Nous sommes sur la terre des serpents
La vérité, c'est que nous sommes des sorcières.
Introduction :
"Je ne sais pas pourquoi on parle toujours de la lumière de Lisbonne. Comme si son ombre ne grandissait pas dans chaque rue et à chaque petit recoin, sur chaque portail d'église ou de palais, ou dans les souvenirs perdus abîmés dans une faille temporelle, où, si l'on regarde bien, on peut encore voir et entendre battre son coeur de flamme."

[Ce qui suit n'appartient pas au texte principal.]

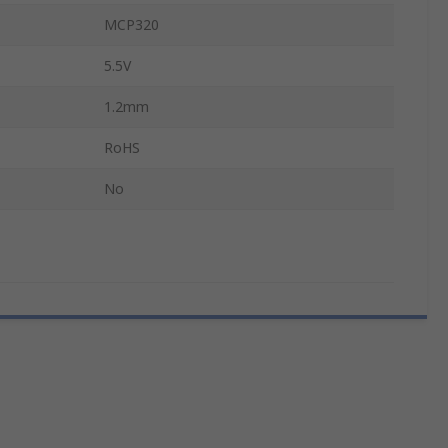
MCP320
5.5V
1.2mm
RoHS
No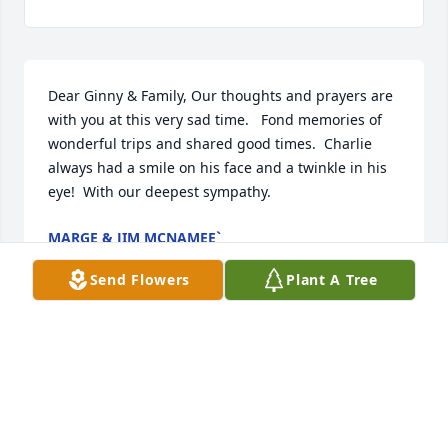
Dear Ginny & Family, Our thoughts and prayers are 
with you at this very sad time.   Fond memories of 
wonderful trips and shared good times.  Charlie 
always had a smile on his face and a twinkle in his 
eye!  With our deepest sympathy.
MARGE & JIM MCNAMEE`
Oct 02, 2019
Send Flowers
Plant A Tree
Virginia and family ; so sorry to read about the 
passing of Charlie. He was a very dear man. I 
always enjoy you and Charlie coming to my beauty 
shop many years ago.  You and the family are in my 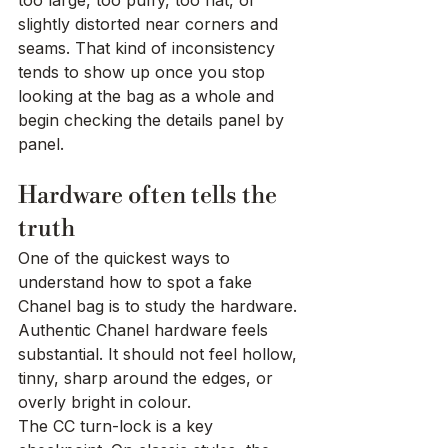
too large, too puffy, too flat, or 
slightly distorted near corners and 
seams. That kind of inconsistency 
tends to show up once you stop 
looking at the bag as a whole and 
begin checking the details panel by 
panel.
Hardware often tells the 
truth
One of the quickest ways to 
understand how to spot a fake 
Chanel bag is to study the hardware. 
Authentic Chanel hardware feels 
substantial. It should not feel hollow, 
tinny, sharp around the edges, or 
overly bright in colour.
The CC turn-lock is a key 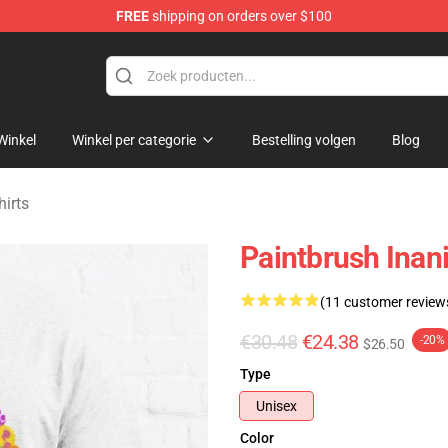
FREE
shipping on orders over $100
 Merchandise Shop
Winkel
Winkel per categorie
Bestelling volgen
Blog
hirts
Paintbrush Inani
(11 customer review
€30.48
€24.38
-20%
$26.50
Type
Unisex
Color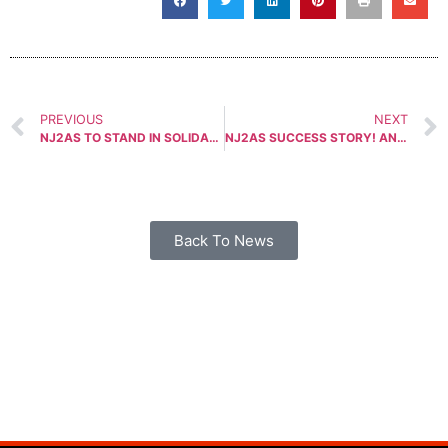
PREVIOUS
NEXT
NJ2AS TO STAND IN SOLIDARITY FOR GUN RIGHTS ON MARCH 26TH, 2018
NJ2AS SUCCESS STORY! ANTI-GUN PENSION SCHEME BILL PULLED
Back To News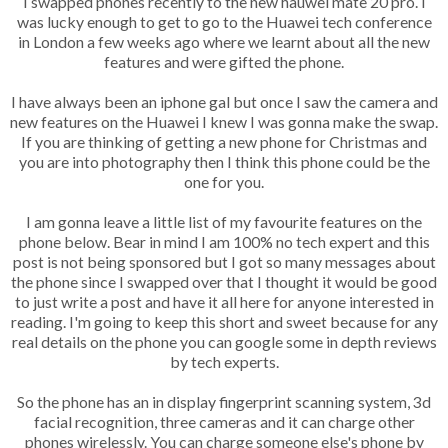
I swapped phones recently to the new hauwei mate 20 pro. I
was lucky enough to get to go to the Huawei tech conference
in London a few weeks ago where we learnt about all the new
features and were gifted the phone.
I have always been an iphone gal but once I saw the camera and
new features on the Huawei I knew I was gonna make the swap.
If you are thinking of getting a new phone for Christmas and
you are into photography then I think this phone could be the
one for you.
I am gonna leave a little list of my favourite features on the
phone below. Bear in mind I am 100% no tech expert and this
post is not being sponsored but I got so many messages about
the phone since I swapped over that I thought it would be good
to just write a post and have it all here for anyone interested in
reading. I'm going to keep this short and sweet because for any
real details on the phone you can google some in depth reviews
by tech experts.
So the phone has an in display fingerprint scanning system, 3d
facial recognition, three cameras and it can charge other
phones wirelessly. You can charge someone else's phone by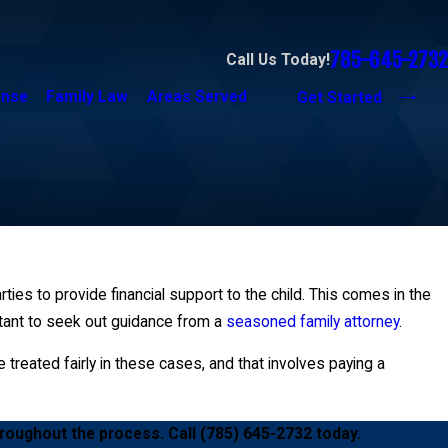
785-645-2732
Call Us Today!
ense
Family Law
Areas Served
Get Started
arties to provide financial support to the child. This comes in the
tant to seek out guidance from a
seasoned family attorney
.
 treated fairly in these cases, and that involves paying a
hroughout the process. Call
(785) 645-2732
today.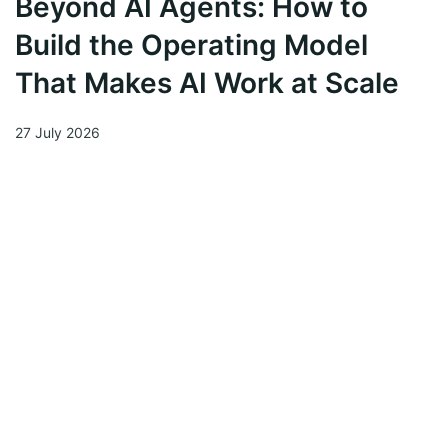
Beyond AI Agents: How to
Build the Operating Model
That Makes AI Work at Scale
27 July 2026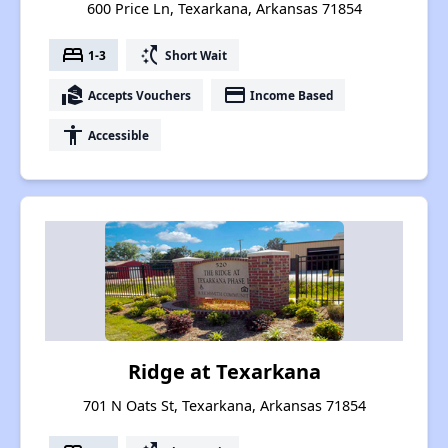
600 Price Ln, Texarkana, Arkansas 71854
bed
switch_access_shortcut
1-3
Short Wait
real_estate_agent
payment
Accepts Vouchers
Income Based
accessibility
Accessible
Ridge at Texarkana
701 N Oats St, Texarkana, Arkansas 71854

La musique, les banquets, les beuveries, et la joie constituaient donc un savant exorcisme et un appel à la vie dans toute sa plénitude et sa fugacité. Carpe diem dans toute sa splendeur. C'était l'Afrique mystérieuse et si ancienne qui nous entourait de toute part sans que nous n'arrivions, sans que nous ne puissions, sans que nous ne sachions comment y accéder nous aussi. C'était l'Afrique véritable, à la porté des sens, mais si distante, où l'on parlait des langues que je ne comprenais pas. Des traditions occultes. Des sorciers et des secrets de la forêt obscure si proche et si inaccessible. Des griots, ces traditionnels conteurs d'histoires qu'on ne nous racontait jamais (...) (p. 172)
Oui. Une image peut valoir mille mots, mais sur ces photographies, je ne vois mon père, et son absence devient alors une présence. En fait, plusieurs mois après notre arrivée à Tete, il n'y avait déjà plus un seul évêque au monde capable de recoller les morceaux de ce mariage qui touchait à sa fin. (...)
Rapidement, la situation est devenue à ce point irréversible que nous avons déménagé , notre mère et nous quatre, officialisant ainsi la première étape de la "future séparation juridique des personnes et des biens" qui était , à l'époque, le seul cadre légal pour défaire les liens sacrés du mariage entre deux catholiques, pour lesquels le divorce était interdit, selon les termes du Concordat entre l'Etat portugais et le Saint-Siège. (p. 157)
A partir d'alors, les populations makondes se sont engagées dans la lutte contre les autorités portugaises. C'est de là qu'est issue la colonne vertébrale de la Frelimo***. Est-ce que j'étais au courant de quoi que ce soit à ce sujet ? Absolument pas, non. Ni moi, ni personne dans notre petit monde. La censure était un mécanisme extrêmement efficace. (p. 112)
****La FRELIMO : Le Front de libération du Mozambique, ou FRELIMO, est un parti politique du Mozambique fondé en 1962 durant la Guerre d'indépendance du Mozambique. D'orientation communiste durant la guerre froide, il a été jusqu'en 1990 le parti unique au pouvoir sous le régime de la République populaire du Mozambique.
La "levure" de la religion et le "ciment civilisateur" constituaient le trait d'union entre ces peuples, réunis sous le drapeau portugais. Salazar n'avait de cesse de le répéter. Et l'Eglise adhérait à cette idée, en la personne du cardinal Cerejeira, qui affirmait que c'était la Divine Providence qui avait confié au Portugal cette mission historique. Et si quelqu'un essayait d'expliquer que les arguments fondés sur la supériorité ethnique, religieuse, et civilisationnelle dont nous nous considérions les porte-parole n'étaient en fait que l'un des nombreux visages du racisme, au Portugal et ailleurs dans le monde où ils étaient également invoqués par d'autres pays colonisateurs, les partisans de ces idées salazaristes se seraient indignés et révoltés, voire se seraient défendus avec tristesse : " nous étions différents des autres". (p. 93)
J'ai pleuré jusqu'à en tomber de sommeil. J'ai pleuré, sans larmes, les jours suivants, parce que je ne pouvais pas pleurer devant qui que ce soit. Mais le temps est généreux et cicatrise toutes les blessures, pour les remplacer par d'autres. Le cœur est un palimpseste.
pages 89-90.
L'amour est une plante rare, qui a besoin d'être cultivée, et d'une terre propre pour prendre racine librement.